Repeat the listing word for word, but skip any pictures.

### RECORDS FOR THE EXERCISE

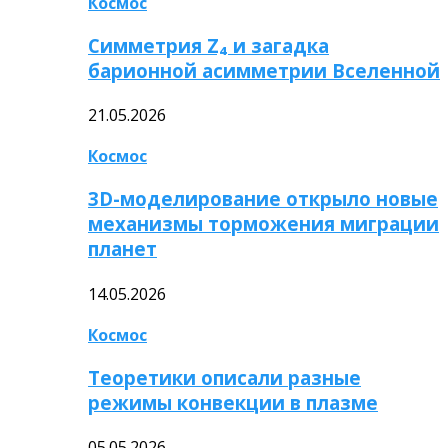
Космос
Симметрия Z₄ и загадка
барионной асимметрии Вселенной
21.05.2026
Космос
3D-моделирование открыло новые
механизмы торможения миграции
планет
14.05.2026
Космос
Теоретики описали разные
режимы конвекции в плазме
05.05.2026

######

§ WRITTEN RESPONSE
Космос
Симметрия Z₄ и загадка
барионной асимметрии Вселенной
21.05.2026
Космос
3D-моделирование открыло новые
механизмы торможения миграции
планет
14.05.2026
Космос
Теоретики описали разные
режимы конвекции в плазме
05.05.2026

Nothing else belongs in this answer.